Part of the Suffolk collection, the full-body portrait of Countess Diana Cecil of Oxford has undergone conservation and will be displayed at the Kenwood House in Hampstead, London, this coming Thursday, November 30. While carefully stripping away the aged yellow varnish, collections conservator Alice Tate-Harte discovered that Diana’s portrait had been reworked. The Countess’s stoic expression was replaced with fuller, rosier lips that smiled slightly, and her hairline was brought down to make her forehead appear smaller.
“Under the microscope, it was possible to see that the later paint flowed into the cracks of the original paint — showing that the paint had been applied after the original paint had cracked some 100 years after completion,” Tate-Harte told Hyperallergic. “The later paint was also more soluble.”
Through the exposure of Dutch-English painter Cornelius Johnson’s dated signature, the restoration also revealed that the painting was completed in 1634 and not 1638 as previously believed.
In a statement provided by English Heritage, the charity organization that manages the Kenwood House and hundreds of other historic sites across England, Tate-Harte alleged that the revisions to Diana’s portrait could have been attempts to cover up the damaged surface after the painting had been rolled up, but noted that the unidentified restorer took liberties to “sweeten” her appearance.
“I hope I’ve done Diana justice by removing those additions and presenting her natural face to the world,” the conservator stated.

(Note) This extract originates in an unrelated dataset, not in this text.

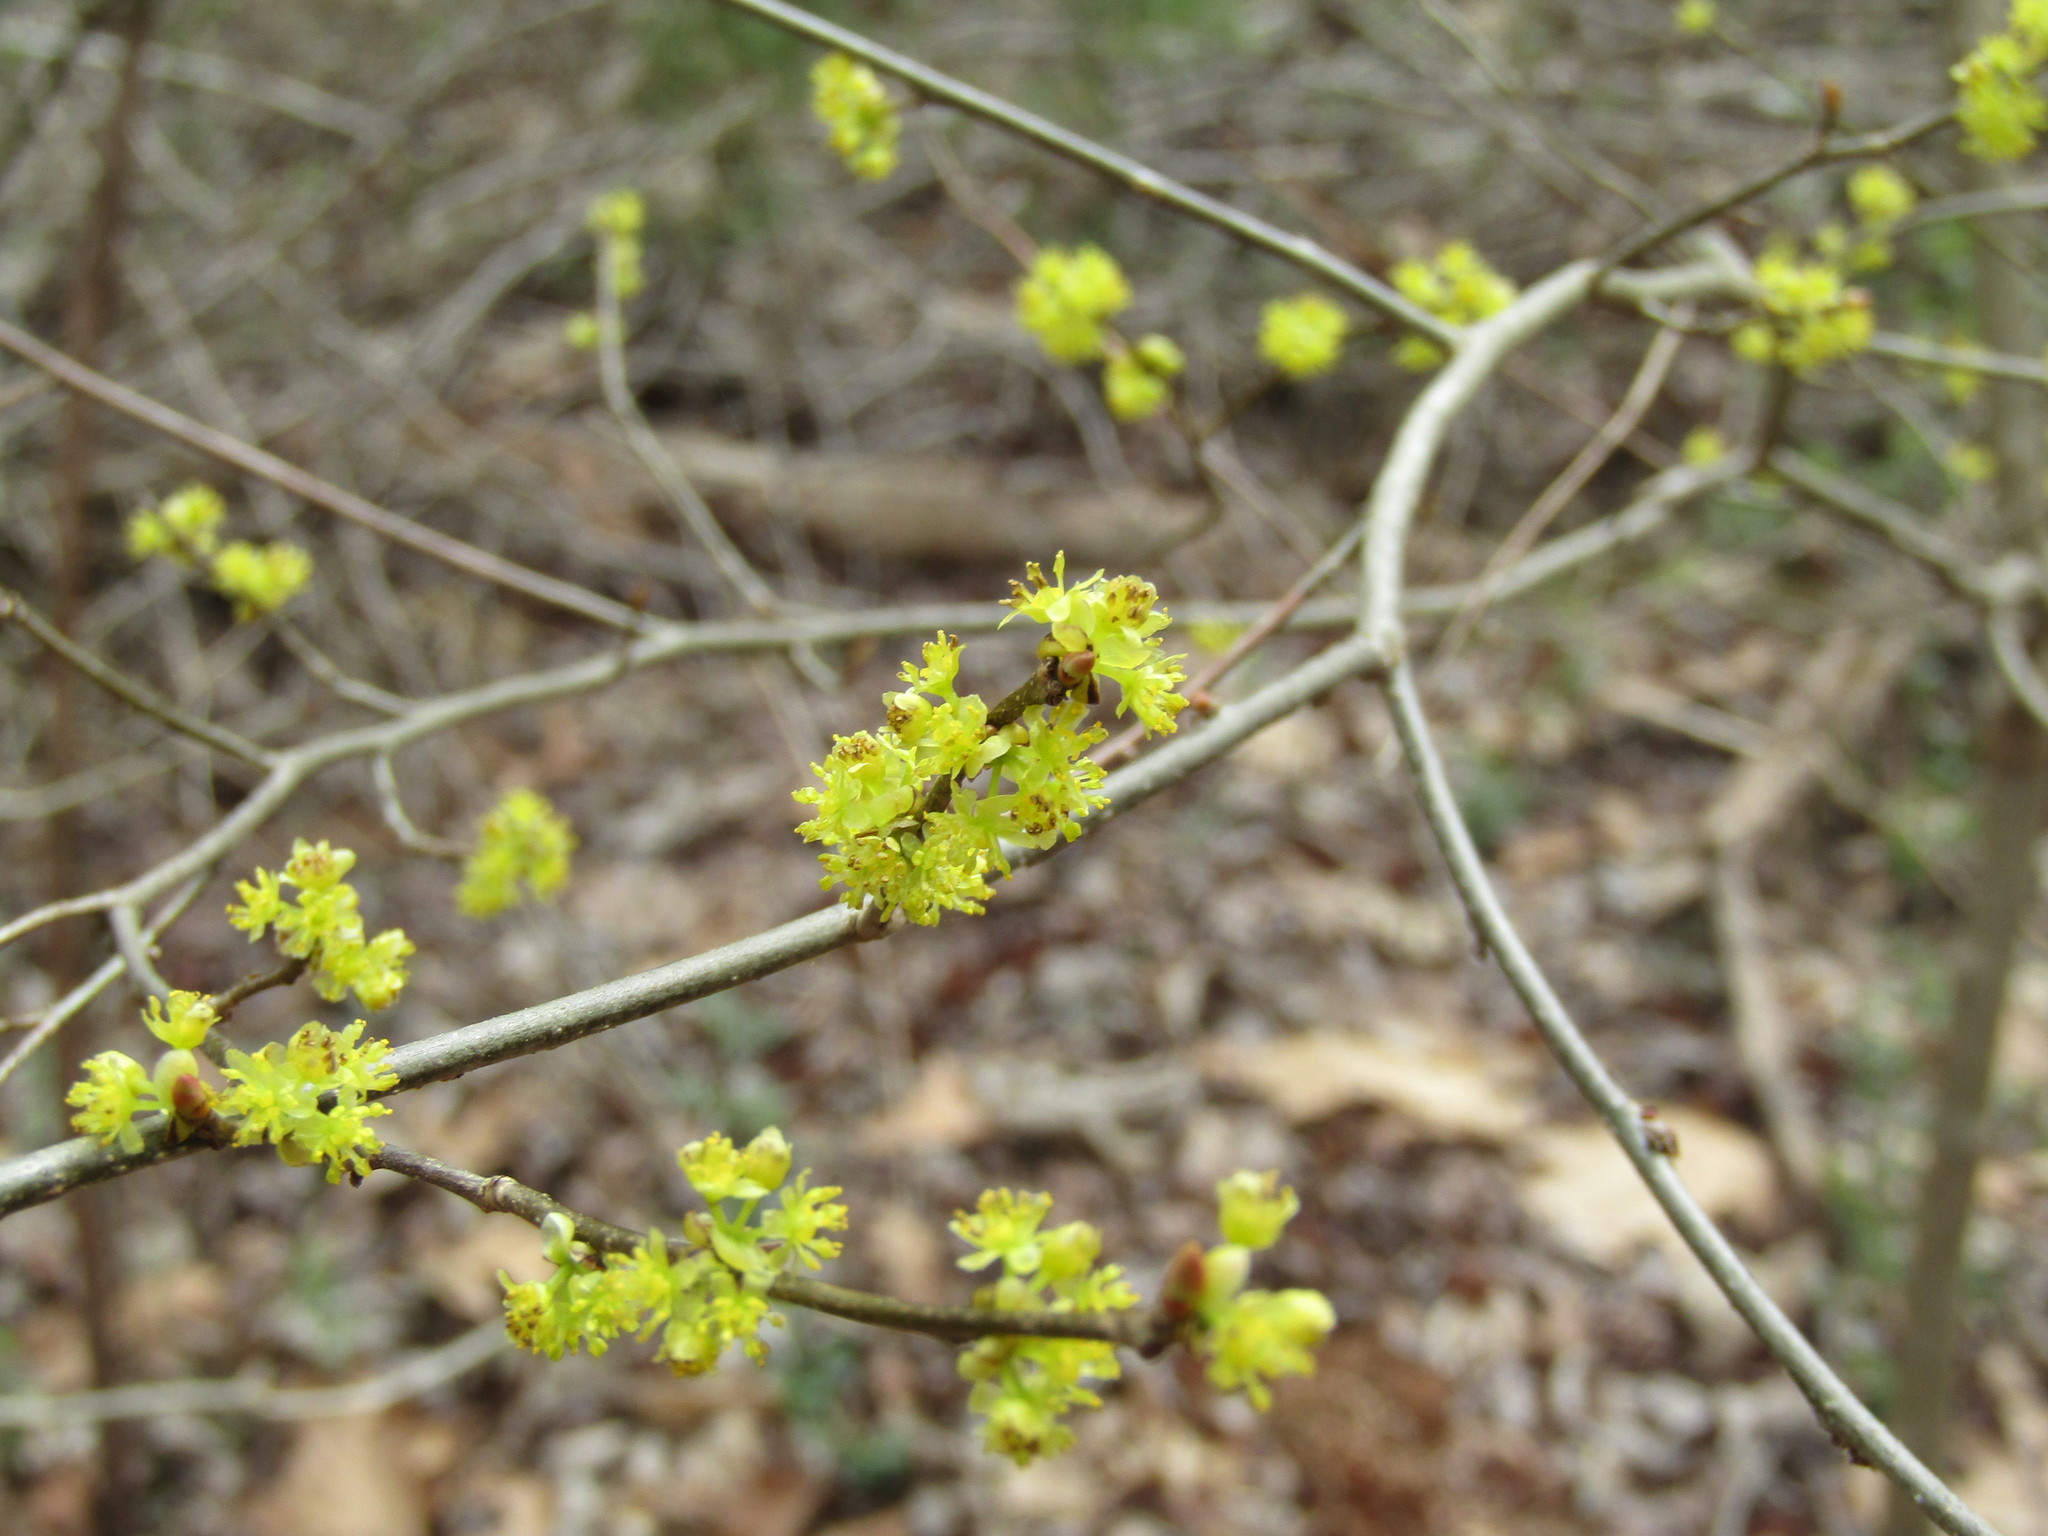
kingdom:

This instance of analog Facetuning, which likely occurred long after Diana’s death in 1654, raised both eyebrows and questions about the evolving beauty standards applied to women during history as well as today.
Kenwood’s collections curator Louise Cooling told Hyperallergic that while the plumped lips are informed by the shifts in beauty standards between the 17th century and the late 19th to early 20th centuries, “the gentle smile speaks to the changing way that women were viewed and expected to behave.”

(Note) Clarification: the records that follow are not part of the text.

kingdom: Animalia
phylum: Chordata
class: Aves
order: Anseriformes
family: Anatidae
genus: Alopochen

“By the time the restorer revised the painting, there were firmly established ideas about what constituted ideal femininity,” Cooling continued. “The smile softens Diana’s face, suggesting a sweeter, more demure women than the more characterful, more serious face of the original portrait.”
Cooling also expanded on the revision of Diana’s hairline, explaining that the high forehead look popularized by Queen Elizabeth I was regarded as beautiful during the 16th and 17th centuries, but the Victorians associated women’s hair with “youthfulness and natural beauty,” so lowering Diana’s hairline is “a reflection of these changing beauty ideals.”
Like many who have gone under the knife or needle and are now seeking procedure reversals, Diana, who was considered a natural beauty in her time, has since had her fillers “dissolved” and her hairline replaced to its original height with Tate-Harte’s precision. The presentation of the Countess’s authentic face turns the mirror back on history’s absurd standards for women’s attractiveness and perceived femininity.